Sunday, April 11, 2021

 

In the first chapter of Cathy Park Hong’s creative nonfiction book Minor Feelings: An Asian American Reckoning (One World, 2020), the reader is transported to Kalamazoo, where Hong gave a reading from an early draft of her book at Western Michigan University. At the end of the event some fans approach her, eager to share gratitude for her work and express how personal it is to them. Two audience members stand out in juxtaposition: an Asian American undergraduate student who has felt isolated and alone at her university, and an older white woman who was a POW of the Japanese army in the Philippines during WWII while her family was there on a Christian mission. The undergrad asks to hug Hong, in whose arms she breaks down sobbing, the relief of finally feeling seen so overwhelming. The white woman shares her own story and remarks, “I wish you’d read your poems . . . We need poems to heal.” Hong gently and clearly replies, “I’m not ready to heal.” “I respect that,” the white woman replies and walks away.

Cathy Park Hong

These encounters of negotiated healing ring sharply as Asian American communities try to catch our breaths after a white man murdered six Asian women in Atlanta last month, a sadly predictable outcome of the devastating increase of anti-Asian violence during the COVID-19 pandemic. In a year of utter travesty for Asian American communities, Hong helps us name and place the complexities of inherited and communal trauma while holding up a mirror for us to see our own misgivings, limits, and failures. How do we hold healing for others and for ourselves? How do we open ourselves to unbidden moments of grace while still protecting ourselves from systemic harm? With whom, and for what, should we seek solidarity?

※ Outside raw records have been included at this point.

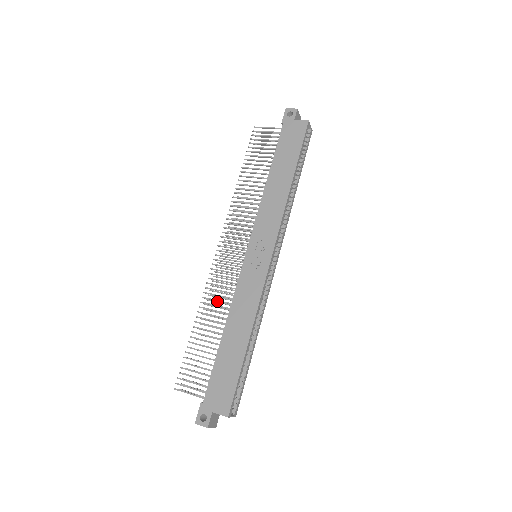
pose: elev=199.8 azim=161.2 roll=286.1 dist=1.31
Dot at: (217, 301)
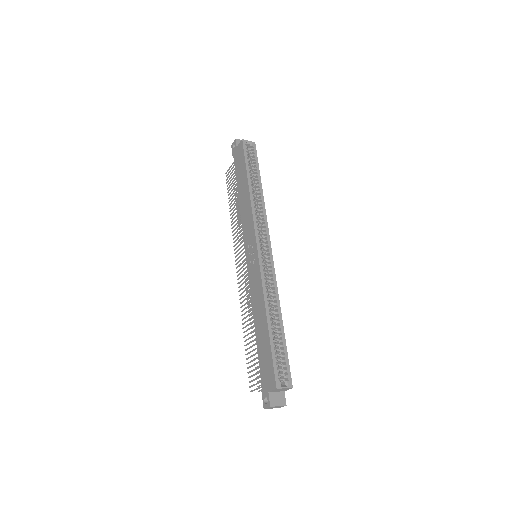
Dot at: occluded
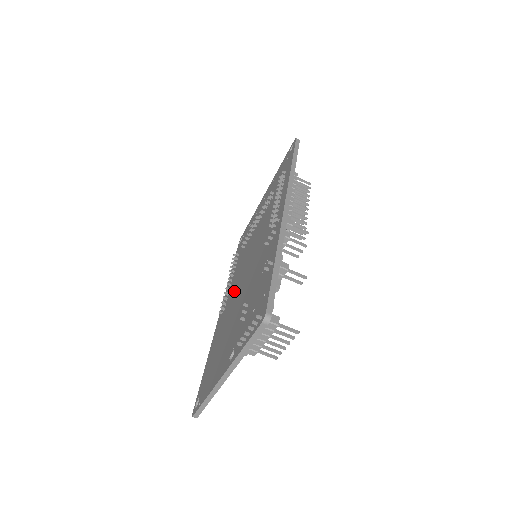
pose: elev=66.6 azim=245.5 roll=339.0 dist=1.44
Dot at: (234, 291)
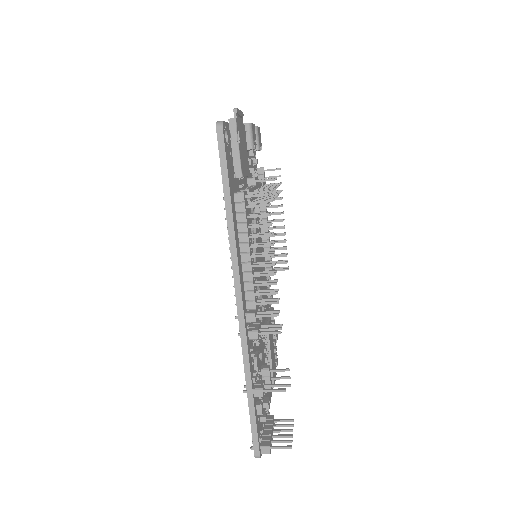
Dot at: occluded
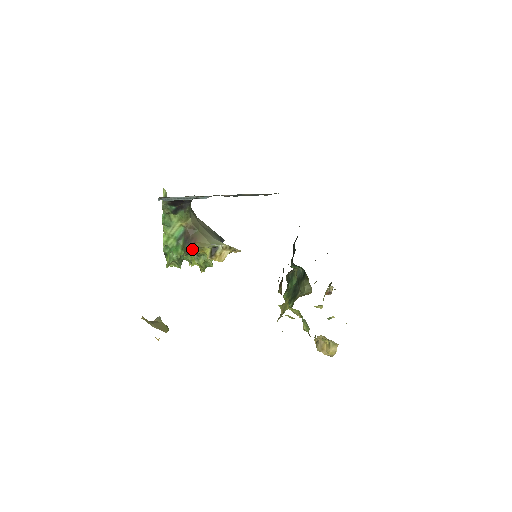
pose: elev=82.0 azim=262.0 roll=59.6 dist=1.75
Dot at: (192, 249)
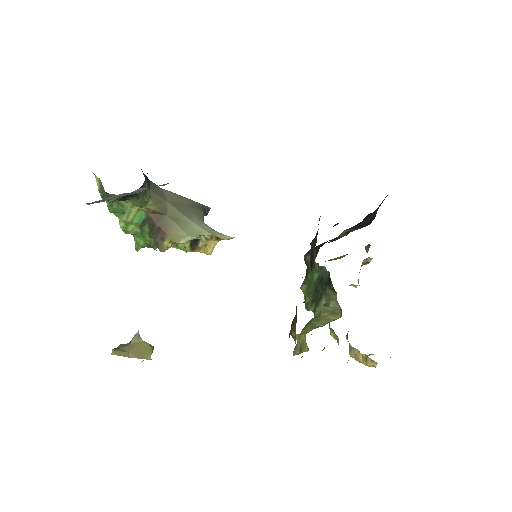
Dot at: (162, 244)
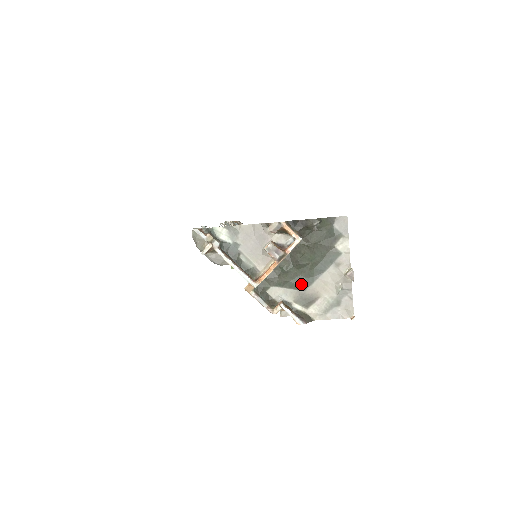
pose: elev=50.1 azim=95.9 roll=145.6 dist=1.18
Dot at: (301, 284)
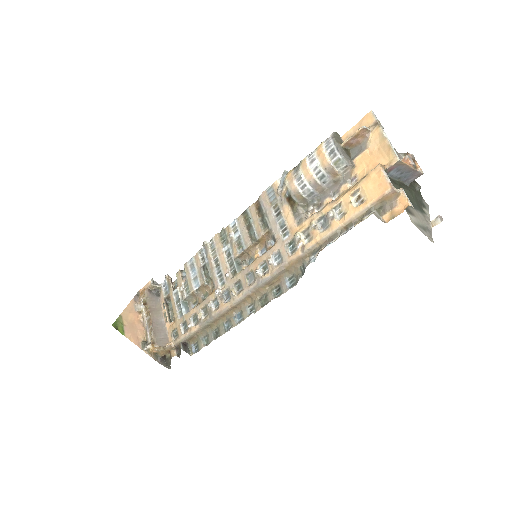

In the scene described above, as in many other scenes described throughout Minor Feelings, Hong pierces the tight underbelly of the model minority myth that works to place Asian Americans right below white people in the hierarchy of privileged racial identities in order to suppress agency amongst all BIPOC communities. Often writing about her experiences in white spaces--including in the Midwest and at the University of Iowa, where she received an MFA--Hong’s work has inspired UI students, faculty, and staff to reflect deeply on the concept of racialization, what “Asian American” means, and the power of community.

Hong will give a virtual keynote on April 21, hosted by the Asian Pacific American Cultural Center. The event is from 5:30 to 6:30 pm and is available via Zoom. (Registration is now closed.)

More about the book

Minor Feelings has been named one of the best books of the year by Jennifer Szalai, The New York Times, The Washington Post, NPR, Time, New Statesman, BuzzFeed, Esquire, The New York Public Library, and Book Riot. Cathy Park Hong fearlessly and provocatively blends memoir, cultural criticism, and history to expose fresh truths about racialized consciousness in America. Part memoir and part cultural criticism, this collection is vulnerable, humorous, and provocative—and its relentless and riveting pursuit of vital questions around family and friendship, art and politics, identity and individuality, will change the way you think about our world.

More about the author

Cathy Park Hong's first book, Translating Mo'um was published in 2002 by Hanging Loose Press. Her second collection, Dance Dance Revolution, was chosen by Adrienne Rich for the Barnard Women Poets Prize and was published in 2007 by W.W. Norton. Her third book of poems, Engine Empire, was published in 2012 by W.W. Norton. Hong is also the recipient of a Fulbright Fellowship, a National Endowment for the Arts Fellowship, and the New York Foundation for the Arts Fellowship. Her poems have been published in A Public Space, Poetry, Paris Review, Conjunctions, McSweeney's, APR, Harvard Review, Boston Review, The Nation, and other journals. She is an Associate Professor at Sarah Lawrence College and is regular faculty at the Queens MFA program in Charlotte, North Carolina.